For whatever it is worth, I read years ago that about 30 horseshoes are picked up from the course at Badminton every year. Shoes are also collected from the course at Rolex KY and etc. Horses lose shoes, especially in an environment like Badminton, and a LOT of horses are out on the course on XC day. That also happens in the Kentucky Derby, and it affects outcomes there as well. Until there is a horseshoe that can’t be lost, it’s one of the jeopardies to the final score.
Back to the horses … I have to agree with those who find the America fandom commentary on the American riders to be unproductively boresighted on the placing and performance in the one current competition. Even as we remain wrapped around the axle of also-ran teams at WEG and the Olympics.
The real team-building benefit of Badminton and other 4*'s for the U.S. pairs is if horse and rider come away from the course a more confident and able 4* pair. Part of confidence-building is a horse feeling it was not over-faced or over-exhausted. We all know that those two problems have the potential create long-standing issues, thus degrading the potential for a future team.
There is a lot of ground for the U.S. to make up in fielding a podium-contender WEG team in only a year. Over the past many years this is where we chronically seem to be positioned, re team-building. Even though I personally think we have a greater number of very promising pairs at the top of the U.S. sport than we have had in many years, and yet the best of them are still not what we need to fight for a spot on the podium if WEG were running this summer.
And this is where this concept of ‘respect’ for opinions and input may be breaking down the inability of the U.S. to develop a better team, from one WEG/Olympics to the next. Like others who comment, I can’t begin to tell anyone how to ride the London bank at Badminton. But many of the opinionaters have something important to add in terms of things other than riding that are crucial for team development , re universal basics of building up individuals that can make up a future successful team. And, building a cooperative and competent team structure, both among the athletes and the organization.
We’ve got top raw talent in horses and riders, raw talent is NOT the problem. The problem is our skills in team development, starting with developing the talent over the long term. So that we have a continuous pipeline of successful pairs for team selection, as do the other nations who are the usual faces on the podium at WEG and the Olympics.
And, the development has to be done with the type of resources that we have available in the U.S., not some ideal European model that we don’t have. Or, just accept our lack of access to better instruction and training at earlier stages of development, as well as multiple annual 4*'s for a much larger base of riders, and therefore adopt more modest priorities and goals suitable to less-adequate resources. Especially the necessary limitations of competing in Europe to give far more riders and horses more 4* experience.
Finding people to blame, boring down on individual riders, is no help. Finding a better team development model is what is needed. And I think there have been significant improvements in the last 8 to 10 years, it just hasn’t been spread widely enough. We do have more resources and more pairs that are better prepared. Just not nearly enough pairs that can go top-3 against Jung, Todd, Klimke, etc.
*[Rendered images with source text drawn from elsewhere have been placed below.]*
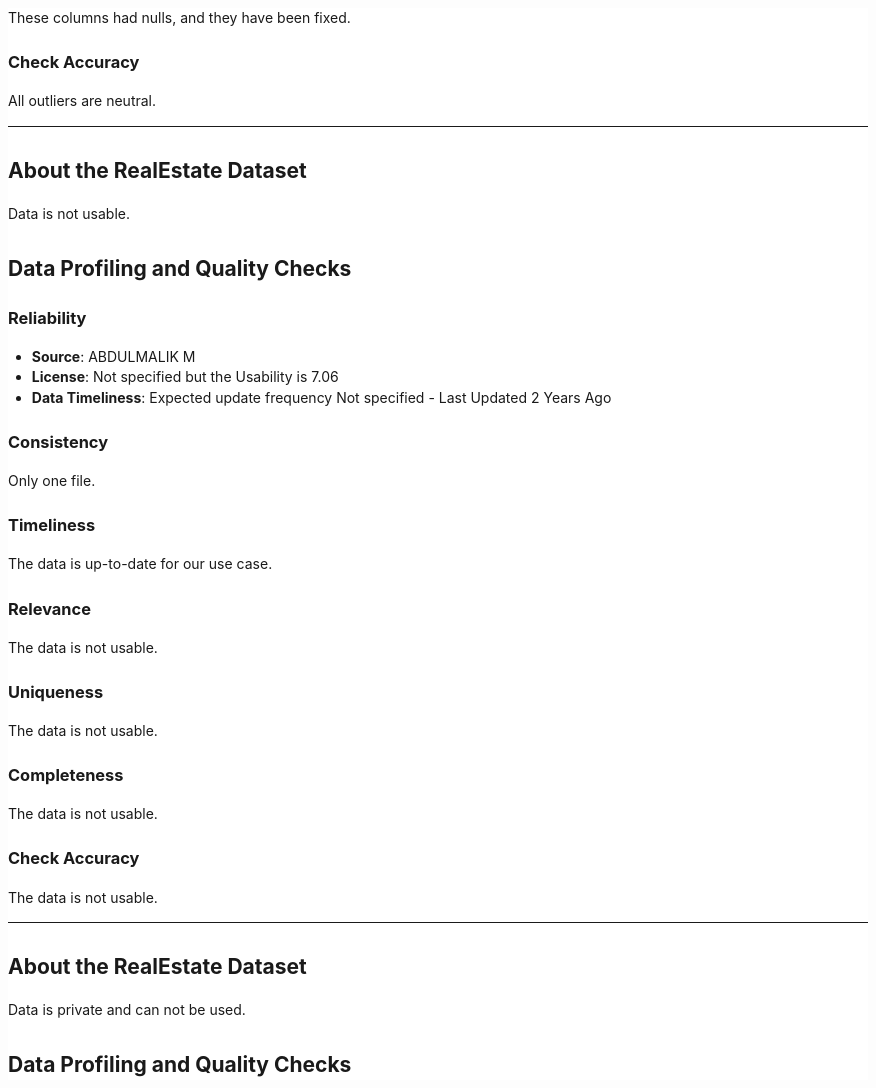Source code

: These columns had nulls, and they have been fixed.



### Check Accuracy

All outliers are neutral.

---

## About the RealEstate Dataset 

Data is not usable.

## Data Profiling and Quality Checks

### Reliability

- **Source**: ABDULMALIK M
- **License**: Not specified but the Usability is 7.06
- **Data Timeliness**: Expected update frequency Not specified - Last Updated 2 Years Ago

### Consistency

Only one file.

### Timeliness

The data is up-to-date for our use case.

### Relevance

The data is not usable.

### Uniqueness

The data is not usable.

### Completeness

The data is not usable.

### Check Accuracy

The data is not usable.

---

## About the RealEstate Dataset 

Data is private and can not be used.

## Data Profiling and Quality Checks
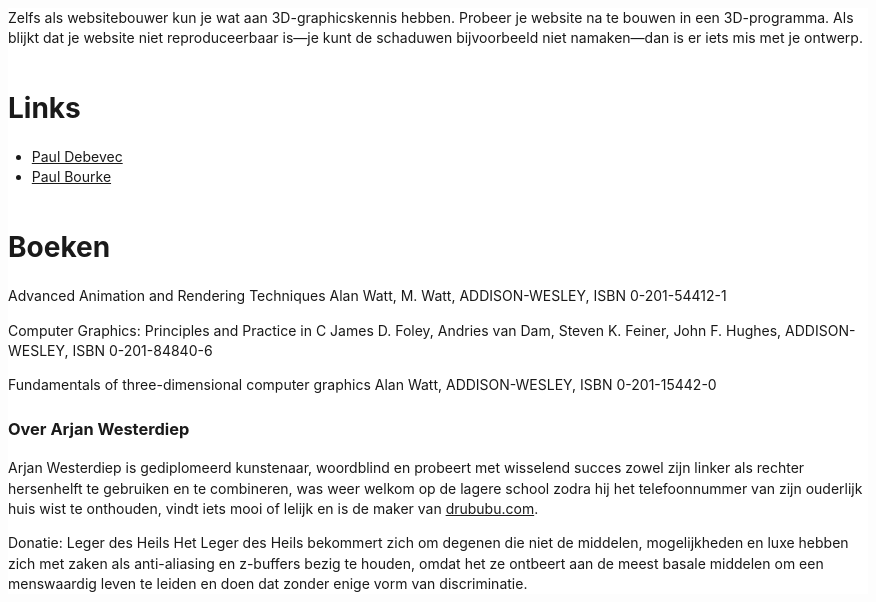 Zelfs als websitebouwer kun je wat aan 3D-graphicskennis hebben. Probeer je website na te bouwen in een 3D-programma. Als blijkt dat je website niet reproduceerbaar is—je kunt de schaduwen bijvoorbeeld niet namaken—dan is er iets mis met je ontwerp.

# Links

* [Paul Debevec](http://ict.debevec.org/~debevec/)
* [Paul Bourke](http://paulbourke.net/)

# Boeken

Advanced Animation and Rendering Techniques
Alan Watt, M. Watt, ADDISON-WESLEY, ISBN 0-201-54412-1

Computer Graphics: Principles and Practice in C
James D. Foley, Andries van Dam, Steven K. Feiner, John F. Hughes, ADDISON-WESLEY, ISBN 0-201-84840-6

Fundamentals of three-dimensional computer graphics
Alan Watt, ADDISON-WESLEY, ISBN 0-201-15442-0

### Over Arjan Westerdiep

Arjan Westerdiep is gediplomeerd kunstenaar, woordblind en probeert met wisselend succes zowel zijn linker als rechter hersenhelft te gebruiken en te combineren, was weer welkom op de lagere school zodra hij het telefoonnummer van zijn ouderlijk huis wist te onthouden, vindt iets mooi of lelijk en is de maker van [drububu.com](http://www.drububu.com).

Donatie: Leger des Heils
Het Leger des Heils bekommert zich om degenen die niet de middelen, mogelijkheden en luxe hebben zich met zaken als anti-aliasing en z-buffers bezig te houden, omdat het ze ontbeert aan de meest basale middelen om een menswaardig leven te leiden en doen dat zonder enige vorm van discriminatie.
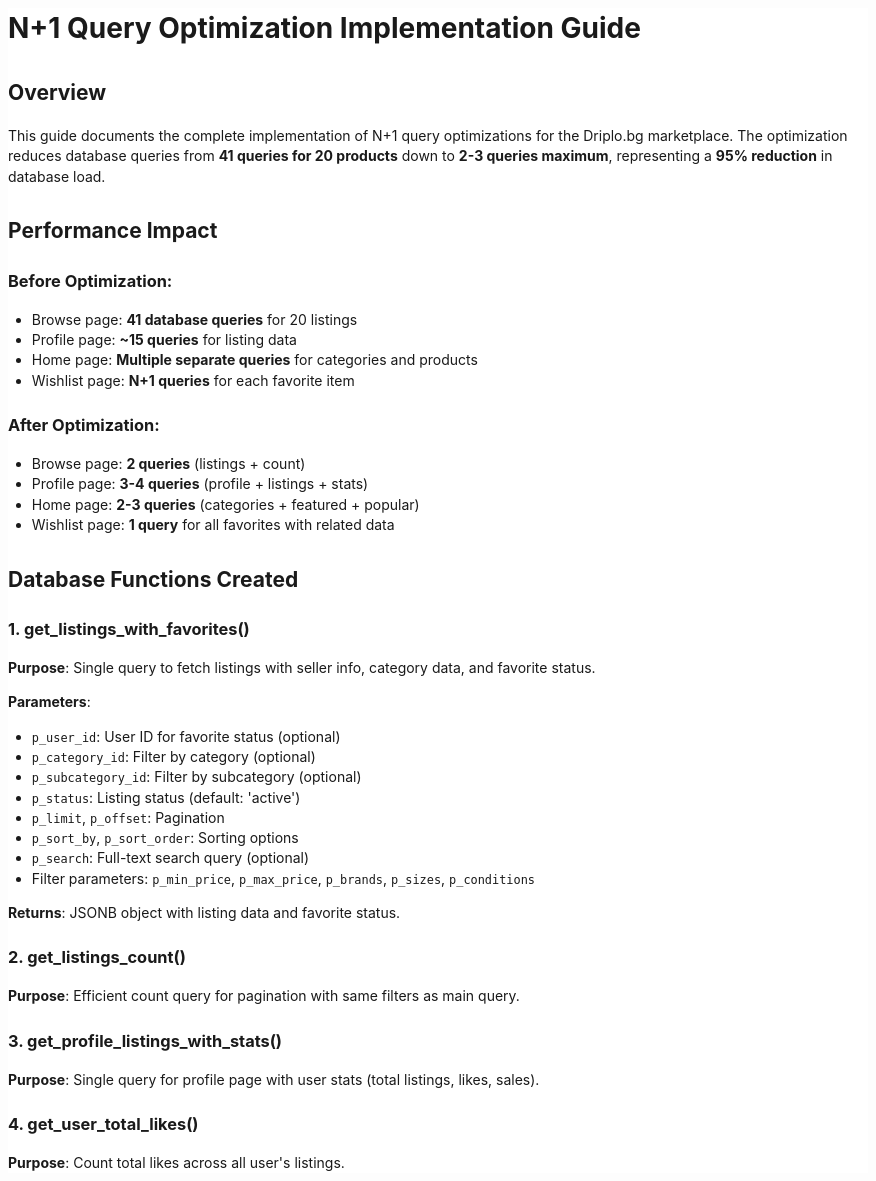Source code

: # N+1 Query Optimization Implementation Guide

## Overview

This guide documents the complete implementation of N+1 query optimizations for the Driplo.bg marketplace. The optimization reduces database queries from **41 queries for 20 products** down to **2-3 queries maximum**, representing a **95% reduction** in database load.

## Performance Impact

### Before Optimization:
- Browse page: **41 database queries** for 20 listings
- Profile page: **~15 queries** for listing data
- Home page: **Multiple separate queries** for categories and products
- Wishlist page: **N+1 queries** for each favorite item

### After Optimization:
- Browse page: **2 queries** (listings + count)
- Profile page: **3-4 queries** (profile + listings + stats)
- Home page: **2-3 queries** (categories + featured + popular)
- Wishlist page: **1 query** for all favorites with related data

## Database Functions Created

### 1. get_listings_with_favorites()
**Purpose**: Single query to fetch listings with seller info, category data, and favorite status.

**Parameters**:
- `p_user_id`: User ID for favorite status (optional)
- `p_category_id`: Filter by category (optional)
- `p_subcategory_id`: Filter by subcategory (optional)
- `p_status`: Listing status (default: 'active')
- `p_limit`, `p_offset`: Pagination
- `p_sort_by`, `p_sort_order`: Sorting options
- `p_search`: Full-text search query (optional)
- Filter parameters: `p_min_price`, `p_max_price`, `p_brands`, `p_sizes`, `p_conditions`

**Returns**: JSONB object with listing data and favorite status.

### 2. get_listings_count()
**Purpose**: Efficient count query for pagination with same filters as main query.

### 3. get_profile_listings_with_stats()
**Purpose**: Single query for profile page with user stats (total listings, likes, sales).

### 4. get_user_total_likes()
**Purpose**: Count total likes across all user's listings.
Did Veronica come away from Badminton a more confident and able 4* horse, capable of a more competitive future performance? If the answer is yes, then Lauren did her job. Did Lauren add to her own skillset that will make her an even better rider over 4*'s to come? Did the two of them cross the finish line with a new experience that will make them even more competitive in the future as a pair? The same question holds for each of the American pairs - how did the Badminton experience improve the horse and the rider, both individually and as a pair, as part of the pool of the best pairs for team selection? Re team-building, that is really all that matters at this point in time.
How different the team-building perspective is for some of the other countries. Country teams can only choose four, and certain have more than that who would also comprise a credible gold-medal contender team, thanks to the country’s organized team-development skills, as has been discussed at length on this board. They aren’t running on good fortune or fairy-tale careers, but on a system that works. Clearly the U.S. is not at that rank, in international team eventing, at this point in time. The real topic is not the micro-view of picking apart each performance, but the macro view of how much the Badminton experience improved the pairs for future team selection.
And I’ve mentioned this before … part of team-building in this day and age is coaching BNR’s who may be in the team selection pool in how to handle today’s news and social media. Someone has recognized this as both HSB and EW came out with quickly-released, but still carefully crafted statements, just after they got the heaviest early criticism. I doubt either of them handled that on their own. The public needs some images to believe in and follow and there are methods of creating and sustaining those images that are well-honed and available. These days it seems to be as important to being a team candidate as the riding, and that can’t be wished away.
I think DOC made a very good effort at more professional team management. I think he did add team-based coaching to the U.S. riders at Badminton. But throughout his career as coach, he needed far more cooperation than he got from both the team organization and the individual riders. He was not able to define his role as he needed to do. That’s how I read his story. I expect him to bring his professional approach to FEI safety and I wish him the best in that role - knowing that won’t be easy, either, with some of the same shortcomings in organizational cooperation.